The task ▸ From the records below, transcribe only the lines running from the one with "We highly recommend" through the one with "[UCI Machine Learning". Keep both of those end lines.

Records for this exercise ▸
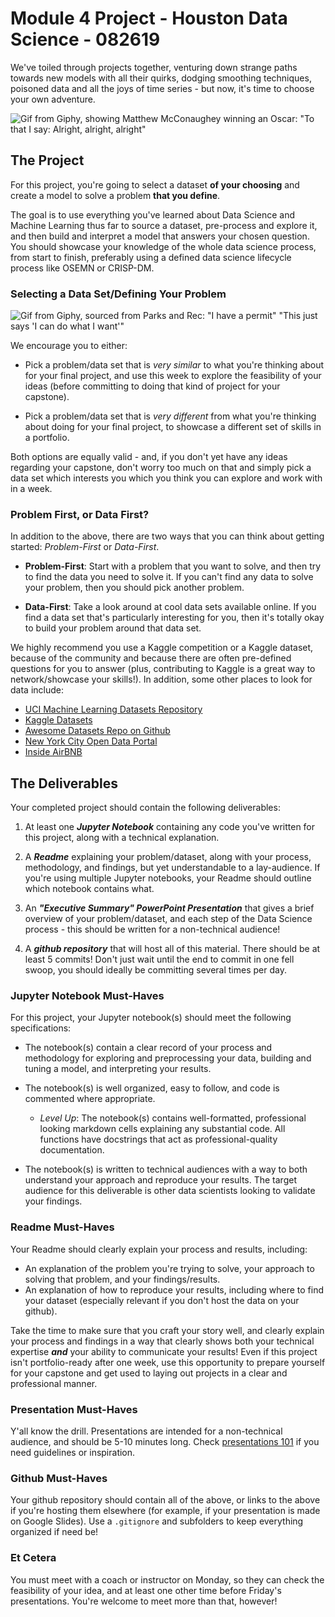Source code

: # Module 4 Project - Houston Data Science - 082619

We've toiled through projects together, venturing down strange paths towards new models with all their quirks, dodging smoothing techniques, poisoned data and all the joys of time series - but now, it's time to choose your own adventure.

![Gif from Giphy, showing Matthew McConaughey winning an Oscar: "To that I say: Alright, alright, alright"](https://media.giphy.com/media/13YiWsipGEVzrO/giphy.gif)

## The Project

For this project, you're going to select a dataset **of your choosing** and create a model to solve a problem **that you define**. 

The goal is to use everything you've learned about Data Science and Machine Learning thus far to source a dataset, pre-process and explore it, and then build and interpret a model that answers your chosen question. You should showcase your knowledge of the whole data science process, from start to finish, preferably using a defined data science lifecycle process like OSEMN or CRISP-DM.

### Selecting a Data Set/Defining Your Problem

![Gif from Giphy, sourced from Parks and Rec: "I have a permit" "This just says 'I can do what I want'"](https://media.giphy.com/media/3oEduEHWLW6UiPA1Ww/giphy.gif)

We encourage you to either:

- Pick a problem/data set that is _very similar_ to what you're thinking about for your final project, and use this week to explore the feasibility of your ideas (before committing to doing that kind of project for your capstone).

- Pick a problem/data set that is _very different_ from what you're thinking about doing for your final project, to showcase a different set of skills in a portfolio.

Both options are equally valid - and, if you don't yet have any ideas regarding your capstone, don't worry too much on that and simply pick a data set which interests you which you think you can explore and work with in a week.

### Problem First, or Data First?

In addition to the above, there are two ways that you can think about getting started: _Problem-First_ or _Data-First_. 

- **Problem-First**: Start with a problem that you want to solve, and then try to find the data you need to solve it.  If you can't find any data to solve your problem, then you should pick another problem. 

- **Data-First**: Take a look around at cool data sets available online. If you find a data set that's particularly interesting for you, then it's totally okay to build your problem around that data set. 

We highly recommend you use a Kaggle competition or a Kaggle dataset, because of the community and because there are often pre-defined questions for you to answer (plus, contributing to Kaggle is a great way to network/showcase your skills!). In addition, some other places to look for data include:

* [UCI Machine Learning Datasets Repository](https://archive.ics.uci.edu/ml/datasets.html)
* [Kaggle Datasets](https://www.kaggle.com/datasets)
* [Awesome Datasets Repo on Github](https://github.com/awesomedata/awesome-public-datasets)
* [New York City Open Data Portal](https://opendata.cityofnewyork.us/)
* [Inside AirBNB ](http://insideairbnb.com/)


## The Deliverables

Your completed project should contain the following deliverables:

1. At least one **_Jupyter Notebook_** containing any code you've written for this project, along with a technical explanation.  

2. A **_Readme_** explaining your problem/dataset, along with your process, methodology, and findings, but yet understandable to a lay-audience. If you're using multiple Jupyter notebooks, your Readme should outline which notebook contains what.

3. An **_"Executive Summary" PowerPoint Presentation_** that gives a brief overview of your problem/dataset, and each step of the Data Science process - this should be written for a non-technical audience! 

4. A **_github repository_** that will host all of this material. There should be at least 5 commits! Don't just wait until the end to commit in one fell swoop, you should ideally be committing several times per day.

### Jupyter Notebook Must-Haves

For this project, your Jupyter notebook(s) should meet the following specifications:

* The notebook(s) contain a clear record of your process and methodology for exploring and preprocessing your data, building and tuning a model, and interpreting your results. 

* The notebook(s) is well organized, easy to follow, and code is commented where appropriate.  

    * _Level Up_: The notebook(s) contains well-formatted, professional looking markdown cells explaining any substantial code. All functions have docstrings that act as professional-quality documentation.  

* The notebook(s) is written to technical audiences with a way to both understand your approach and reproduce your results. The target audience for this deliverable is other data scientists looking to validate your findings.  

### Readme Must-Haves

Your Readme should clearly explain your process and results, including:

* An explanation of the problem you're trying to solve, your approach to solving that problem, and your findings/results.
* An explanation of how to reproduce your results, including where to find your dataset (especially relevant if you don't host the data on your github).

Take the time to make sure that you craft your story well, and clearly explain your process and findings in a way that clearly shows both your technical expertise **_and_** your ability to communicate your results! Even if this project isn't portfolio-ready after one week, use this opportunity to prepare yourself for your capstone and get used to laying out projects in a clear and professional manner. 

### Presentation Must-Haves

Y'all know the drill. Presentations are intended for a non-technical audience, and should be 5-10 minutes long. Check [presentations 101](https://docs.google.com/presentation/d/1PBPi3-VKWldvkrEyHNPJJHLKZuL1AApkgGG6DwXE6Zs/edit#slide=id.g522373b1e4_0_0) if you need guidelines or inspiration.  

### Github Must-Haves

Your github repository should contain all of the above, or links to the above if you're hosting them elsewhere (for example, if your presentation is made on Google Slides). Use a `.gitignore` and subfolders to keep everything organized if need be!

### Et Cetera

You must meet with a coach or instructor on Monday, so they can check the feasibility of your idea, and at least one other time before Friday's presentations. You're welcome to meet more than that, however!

...

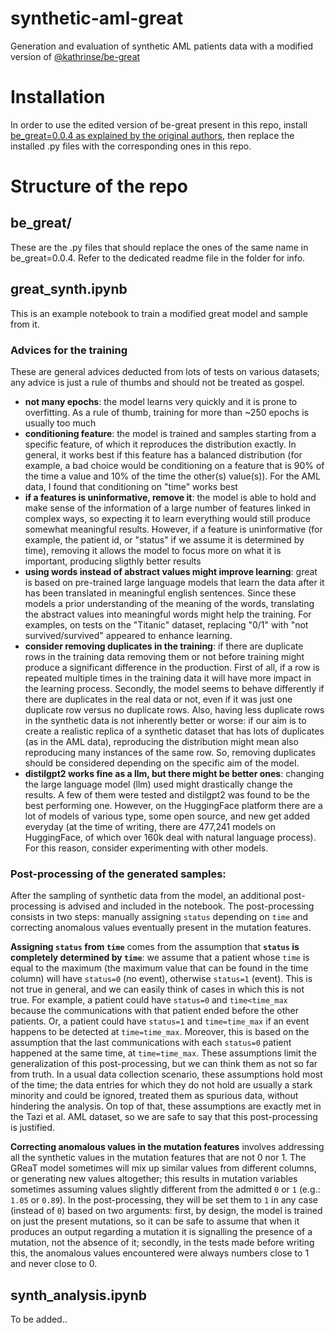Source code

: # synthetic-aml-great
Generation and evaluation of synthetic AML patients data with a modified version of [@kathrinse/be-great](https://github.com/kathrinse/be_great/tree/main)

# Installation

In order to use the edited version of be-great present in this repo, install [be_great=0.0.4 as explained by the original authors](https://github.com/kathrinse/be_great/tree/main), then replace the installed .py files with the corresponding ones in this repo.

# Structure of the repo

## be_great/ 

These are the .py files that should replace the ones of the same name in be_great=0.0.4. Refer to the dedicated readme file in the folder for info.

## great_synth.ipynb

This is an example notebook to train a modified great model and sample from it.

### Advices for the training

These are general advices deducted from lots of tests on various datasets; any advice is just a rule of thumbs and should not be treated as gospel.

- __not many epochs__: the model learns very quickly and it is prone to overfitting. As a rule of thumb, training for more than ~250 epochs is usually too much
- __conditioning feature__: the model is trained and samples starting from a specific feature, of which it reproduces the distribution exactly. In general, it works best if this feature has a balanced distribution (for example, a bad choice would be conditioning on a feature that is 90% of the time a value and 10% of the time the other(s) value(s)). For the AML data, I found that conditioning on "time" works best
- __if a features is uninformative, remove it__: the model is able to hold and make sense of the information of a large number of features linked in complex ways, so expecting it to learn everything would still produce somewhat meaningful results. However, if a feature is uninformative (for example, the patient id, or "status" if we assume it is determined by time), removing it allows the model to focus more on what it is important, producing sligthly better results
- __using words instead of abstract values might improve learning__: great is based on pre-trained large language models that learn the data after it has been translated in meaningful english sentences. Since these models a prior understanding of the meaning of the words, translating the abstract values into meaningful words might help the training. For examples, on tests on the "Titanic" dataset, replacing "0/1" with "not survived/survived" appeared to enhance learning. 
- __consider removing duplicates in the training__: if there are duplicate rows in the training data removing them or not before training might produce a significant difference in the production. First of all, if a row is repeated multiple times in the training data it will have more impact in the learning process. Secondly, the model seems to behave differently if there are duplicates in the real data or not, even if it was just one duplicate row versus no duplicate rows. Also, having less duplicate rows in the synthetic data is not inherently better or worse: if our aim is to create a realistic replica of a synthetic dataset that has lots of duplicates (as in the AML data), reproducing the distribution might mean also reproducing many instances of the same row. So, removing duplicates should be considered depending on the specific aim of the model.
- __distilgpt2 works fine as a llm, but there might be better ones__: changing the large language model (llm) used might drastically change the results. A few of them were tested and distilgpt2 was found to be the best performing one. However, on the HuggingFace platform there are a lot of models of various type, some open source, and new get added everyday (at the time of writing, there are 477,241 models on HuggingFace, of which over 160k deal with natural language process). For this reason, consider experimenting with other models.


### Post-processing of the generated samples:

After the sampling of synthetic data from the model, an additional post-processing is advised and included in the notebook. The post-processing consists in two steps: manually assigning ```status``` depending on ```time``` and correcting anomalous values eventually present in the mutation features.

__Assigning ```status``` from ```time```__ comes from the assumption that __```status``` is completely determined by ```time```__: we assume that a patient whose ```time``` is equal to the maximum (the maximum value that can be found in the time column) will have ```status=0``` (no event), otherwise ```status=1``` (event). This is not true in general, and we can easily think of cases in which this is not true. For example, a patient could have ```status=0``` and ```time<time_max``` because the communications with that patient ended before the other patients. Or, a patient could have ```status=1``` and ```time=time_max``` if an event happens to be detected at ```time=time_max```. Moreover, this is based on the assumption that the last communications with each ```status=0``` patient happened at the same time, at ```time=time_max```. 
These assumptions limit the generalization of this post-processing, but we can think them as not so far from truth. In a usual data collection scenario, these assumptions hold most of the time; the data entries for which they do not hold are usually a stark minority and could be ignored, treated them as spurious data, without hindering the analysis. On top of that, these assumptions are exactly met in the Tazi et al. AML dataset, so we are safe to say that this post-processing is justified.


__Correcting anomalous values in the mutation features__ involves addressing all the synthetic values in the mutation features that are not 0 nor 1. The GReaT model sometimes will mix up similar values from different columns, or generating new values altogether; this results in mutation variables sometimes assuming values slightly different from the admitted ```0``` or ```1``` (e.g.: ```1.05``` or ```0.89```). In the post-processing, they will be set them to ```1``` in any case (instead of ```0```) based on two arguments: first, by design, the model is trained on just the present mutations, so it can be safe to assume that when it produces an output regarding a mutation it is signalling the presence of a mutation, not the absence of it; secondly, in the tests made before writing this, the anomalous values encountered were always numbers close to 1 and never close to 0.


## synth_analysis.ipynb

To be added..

Solution ▸
We highly recommend you use a Kaggle competition or a Kaggle dataset, because of the community and because there are often pre-defined questions for you to answer (plus, contributing to Kaggle is a great way to network/showcase your skills!). In addition, some other places to look for data include:

* [UCI Machine Learning Datasets Repository](https://archive.ics.uci.edu/ml/datasets.html)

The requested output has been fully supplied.